• _INSTRUCTION_:
Copy out each line of the rows below that contains the word "left".

::: RECORDS SUPPLIED :::

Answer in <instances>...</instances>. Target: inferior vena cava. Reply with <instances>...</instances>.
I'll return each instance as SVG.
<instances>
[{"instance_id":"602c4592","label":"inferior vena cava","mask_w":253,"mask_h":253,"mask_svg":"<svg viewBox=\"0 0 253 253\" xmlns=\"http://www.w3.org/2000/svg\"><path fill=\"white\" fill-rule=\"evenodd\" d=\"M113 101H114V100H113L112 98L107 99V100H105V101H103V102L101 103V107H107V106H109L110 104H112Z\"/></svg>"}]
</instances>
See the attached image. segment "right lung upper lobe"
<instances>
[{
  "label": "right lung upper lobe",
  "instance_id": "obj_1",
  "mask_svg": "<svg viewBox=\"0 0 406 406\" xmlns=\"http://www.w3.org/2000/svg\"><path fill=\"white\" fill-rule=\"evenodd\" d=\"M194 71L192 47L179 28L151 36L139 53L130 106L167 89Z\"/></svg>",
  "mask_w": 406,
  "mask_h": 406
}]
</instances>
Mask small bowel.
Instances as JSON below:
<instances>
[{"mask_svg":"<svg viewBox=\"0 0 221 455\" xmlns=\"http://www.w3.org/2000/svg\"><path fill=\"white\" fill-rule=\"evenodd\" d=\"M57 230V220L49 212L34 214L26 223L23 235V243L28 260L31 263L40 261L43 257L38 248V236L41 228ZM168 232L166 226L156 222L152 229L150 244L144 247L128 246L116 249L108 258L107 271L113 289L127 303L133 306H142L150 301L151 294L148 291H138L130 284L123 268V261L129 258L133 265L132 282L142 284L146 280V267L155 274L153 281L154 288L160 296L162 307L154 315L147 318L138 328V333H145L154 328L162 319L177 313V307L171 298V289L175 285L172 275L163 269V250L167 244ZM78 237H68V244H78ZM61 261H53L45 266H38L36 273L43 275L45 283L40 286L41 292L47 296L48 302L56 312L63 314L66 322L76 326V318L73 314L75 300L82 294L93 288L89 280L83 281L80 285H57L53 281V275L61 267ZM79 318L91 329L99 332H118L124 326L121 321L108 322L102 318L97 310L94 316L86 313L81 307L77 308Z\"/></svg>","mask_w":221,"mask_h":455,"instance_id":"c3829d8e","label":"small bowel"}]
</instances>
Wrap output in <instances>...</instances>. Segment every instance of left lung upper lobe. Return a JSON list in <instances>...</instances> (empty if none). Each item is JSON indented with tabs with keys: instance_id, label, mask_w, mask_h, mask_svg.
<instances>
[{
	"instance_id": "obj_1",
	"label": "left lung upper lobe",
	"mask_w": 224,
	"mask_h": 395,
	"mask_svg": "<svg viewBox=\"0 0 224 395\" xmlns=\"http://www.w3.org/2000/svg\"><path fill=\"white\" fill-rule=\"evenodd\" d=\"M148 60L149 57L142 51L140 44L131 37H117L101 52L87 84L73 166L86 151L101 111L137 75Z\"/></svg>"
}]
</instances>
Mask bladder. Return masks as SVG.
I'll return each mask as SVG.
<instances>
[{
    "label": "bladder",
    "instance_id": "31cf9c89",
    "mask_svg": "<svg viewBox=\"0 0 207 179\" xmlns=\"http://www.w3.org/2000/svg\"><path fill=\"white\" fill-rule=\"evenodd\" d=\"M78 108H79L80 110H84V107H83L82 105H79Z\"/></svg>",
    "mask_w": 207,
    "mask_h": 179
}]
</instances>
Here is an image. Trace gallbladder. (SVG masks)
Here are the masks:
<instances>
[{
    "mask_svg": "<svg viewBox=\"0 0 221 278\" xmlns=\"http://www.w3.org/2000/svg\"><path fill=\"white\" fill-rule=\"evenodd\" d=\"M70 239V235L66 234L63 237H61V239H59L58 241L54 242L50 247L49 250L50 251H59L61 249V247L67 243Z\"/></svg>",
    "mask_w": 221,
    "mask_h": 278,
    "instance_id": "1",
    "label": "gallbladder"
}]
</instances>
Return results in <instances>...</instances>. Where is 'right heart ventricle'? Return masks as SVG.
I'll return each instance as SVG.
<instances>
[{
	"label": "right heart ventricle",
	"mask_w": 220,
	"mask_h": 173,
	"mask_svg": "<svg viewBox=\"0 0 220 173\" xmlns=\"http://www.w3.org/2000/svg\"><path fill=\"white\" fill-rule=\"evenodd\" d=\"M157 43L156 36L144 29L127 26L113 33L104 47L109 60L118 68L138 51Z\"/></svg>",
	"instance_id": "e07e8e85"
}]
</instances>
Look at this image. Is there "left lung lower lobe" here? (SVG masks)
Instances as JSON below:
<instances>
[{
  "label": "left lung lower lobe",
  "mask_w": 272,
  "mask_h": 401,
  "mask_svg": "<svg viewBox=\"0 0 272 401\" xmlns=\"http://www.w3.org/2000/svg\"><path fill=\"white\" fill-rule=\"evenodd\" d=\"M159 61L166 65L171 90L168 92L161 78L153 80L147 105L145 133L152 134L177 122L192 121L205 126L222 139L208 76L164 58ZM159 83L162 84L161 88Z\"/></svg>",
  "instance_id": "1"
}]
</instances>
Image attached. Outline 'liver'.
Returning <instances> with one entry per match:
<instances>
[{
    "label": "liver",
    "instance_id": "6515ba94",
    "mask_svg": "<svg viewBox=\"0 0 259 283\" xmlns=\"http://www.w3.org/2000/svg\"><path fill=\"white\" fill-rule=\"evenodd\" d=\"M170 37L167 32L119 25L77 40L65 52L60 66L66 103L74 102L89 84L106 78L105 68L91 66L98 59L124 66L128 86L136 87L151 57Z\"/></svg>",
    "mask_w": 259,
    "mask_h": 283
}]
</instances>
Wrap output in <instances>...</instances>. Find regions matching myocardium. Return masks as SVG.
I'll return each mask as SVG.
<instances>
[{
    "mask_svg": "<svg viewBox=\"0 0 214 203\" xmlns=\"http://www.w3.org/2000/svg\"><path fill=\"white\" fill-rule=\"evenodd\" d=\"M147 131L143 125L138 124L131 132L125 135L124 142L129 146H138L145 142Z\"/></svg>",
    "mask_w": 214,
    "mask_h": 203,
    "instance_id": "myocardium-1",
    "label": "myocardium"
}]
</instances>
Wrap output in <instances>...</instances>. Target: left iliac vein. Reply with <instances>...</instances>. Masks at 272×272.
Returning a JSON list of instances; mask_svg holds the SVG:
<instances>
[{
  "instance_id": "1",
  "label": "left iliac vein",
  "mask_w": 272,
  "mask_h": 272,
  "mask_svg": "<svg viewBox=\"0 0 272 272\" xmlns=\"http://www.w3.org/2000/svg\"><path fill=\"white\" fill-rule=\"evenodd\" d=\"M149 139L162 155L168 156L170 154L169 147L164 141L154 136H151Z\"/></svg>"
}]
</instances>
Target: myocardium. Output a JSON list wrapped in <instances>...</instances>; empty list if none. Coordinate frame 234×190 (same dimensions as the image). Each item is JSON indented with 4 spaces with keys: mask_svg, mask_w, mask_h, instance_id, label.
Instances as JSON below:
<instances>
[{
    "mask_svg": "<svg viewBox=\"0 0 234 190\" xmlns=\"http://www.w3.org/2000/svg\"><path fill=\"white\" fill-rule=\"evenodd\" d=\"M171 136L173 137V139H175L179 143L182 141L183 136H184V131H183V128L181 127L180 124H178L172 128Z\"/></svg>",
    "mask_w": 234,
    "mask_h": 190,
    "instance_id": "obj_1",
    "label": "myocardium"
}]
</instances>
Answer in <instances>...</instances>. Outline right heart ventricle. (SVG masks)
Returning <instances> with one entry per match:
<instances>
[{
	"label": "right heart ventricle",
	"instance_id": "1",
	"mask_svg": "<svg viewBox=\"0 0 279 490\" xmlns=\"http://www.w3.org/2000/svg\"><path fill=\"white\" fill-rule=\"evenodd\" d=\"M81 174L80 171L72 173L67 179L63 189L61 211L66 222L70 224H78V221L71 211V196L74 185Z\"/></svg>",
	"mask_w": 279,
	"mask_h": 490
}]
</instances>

:::

• _ANSWER TO THE EXERCISE_:
Wrap output in <instances>...</instances>. Segment every instance of left lung upper lobe. Return a JSON list in <instances>...</instances> (empty if none). Each item is JSON indented with tabs with keys: instance_id, label, mask_w, mask_h, mask_svg.
	"label": "left lung upper lobe",
Look at this image. Is there "left lung lower lobe" here? (SVG masks)
  "label": "left lung lower lobe",
Wrap output in <instances>...</instances>. Target: left iliac vein. Reply with <instances>...</instances>. Masks at 272×272.
  "label": "left iliac vein",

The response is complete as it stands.